- _What is needed_
Without including any pictures, return the records below exactly as written.

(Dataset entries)
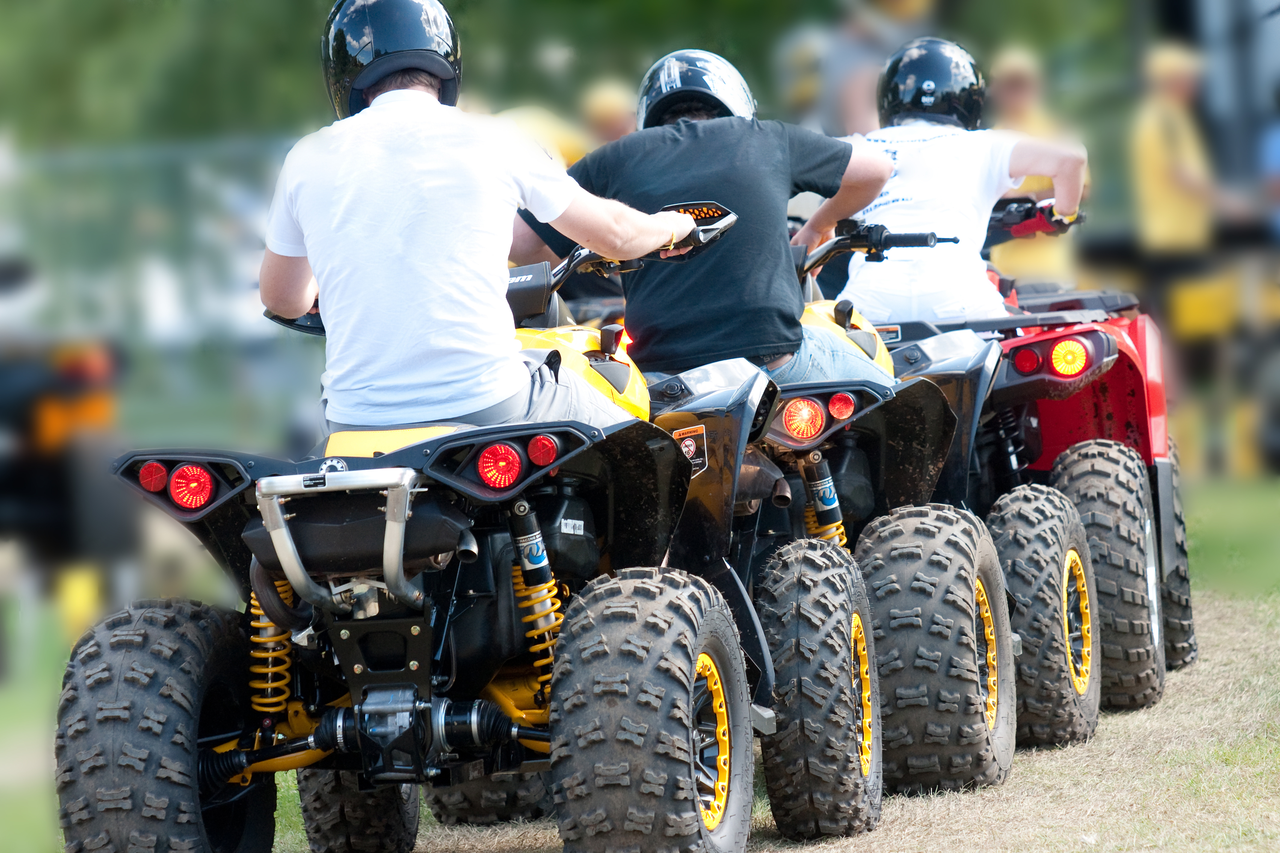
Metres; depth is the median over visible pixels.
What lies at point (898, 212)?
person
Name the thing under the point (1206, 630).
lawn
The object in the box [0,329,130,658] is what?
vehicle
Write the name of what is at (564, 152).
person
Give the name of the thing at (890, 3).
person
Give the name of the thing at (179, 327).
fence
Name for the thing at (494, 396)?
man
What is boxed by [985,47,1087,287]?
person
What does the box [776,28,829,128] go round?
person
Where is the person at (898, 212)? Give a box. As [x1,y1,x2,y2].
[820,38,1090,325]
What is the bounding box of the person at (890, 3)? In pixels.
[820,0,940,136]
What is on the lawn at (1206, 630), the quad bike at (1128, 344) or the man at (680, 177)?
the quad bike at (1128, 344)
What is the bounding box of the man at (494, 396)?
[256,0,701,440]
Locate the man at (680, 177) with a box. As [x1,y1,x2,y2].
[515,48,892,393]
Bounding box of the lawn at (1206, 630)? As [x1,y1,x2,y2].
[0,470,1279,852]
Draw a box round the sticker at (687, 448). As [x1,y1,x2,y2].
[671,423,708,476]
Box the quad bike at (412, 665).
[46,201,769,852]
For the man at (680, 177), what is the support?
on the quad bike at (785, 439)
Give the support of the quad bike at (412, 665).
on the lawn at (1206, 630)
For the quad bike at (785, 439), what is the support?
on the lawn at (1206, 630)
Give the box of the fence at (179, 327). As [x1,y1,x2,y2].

- _Expected answer_
Metres; depth is the median over visible pixels.
What lies at point (898, 212)?
person
Name the thing under the point (1206, 630).
lawn
The object in the box [0,329,130,658] is what?
vehicle
Write the name of what is at (564, 152).
person
Give the name of the thing at (890, 3).
person
Give the name of the thing at (179, 327).
fence
Name for the thing at (494, 396)?
man
What is boxed by [985,47,1087,287]?
person
What does the box [776,28,829,128] go round?
person
Where is the person at (898, 212)? Give a box. As [x1,y1,x2,y2].
[820,38,1090,325]
What is the bounding box of the person at (890, 3)? In pixels.
[820,0,940,136]
What is on the lawn at (1206, 630), the quad bike at (1128, 344) or the man at (680, 177)?
the quad bike at (1128, 344)
What is the bounding box of the man at (494, 396)?
[256,0,701,440]
Locate the man at (680, 177) with a box. As [x1,y1,x2,y2].
[515,48,892,393]
Bounding box of the lawn at (1206, 630)? As [x1,y1,x2,y2].
[0,470,1279,852]
Draw a box round the sticker at (687, 448). As [x1,y1,x2,y2].
[671,423,708,476]
Box the quad bike at (412, 665).
[46,201,769,852]
For the man at (680, 177), what is the support?
on the quad bike at (785, 439)
Give the support of the quad bike at (412, 665).
on the lawn at (1206, 630)
For the quad bike at (785, 439), what is the support?
on the lawn at (1206, 630)
Give the box of the fence at (179, 327). As [x1,y1,x2,y2].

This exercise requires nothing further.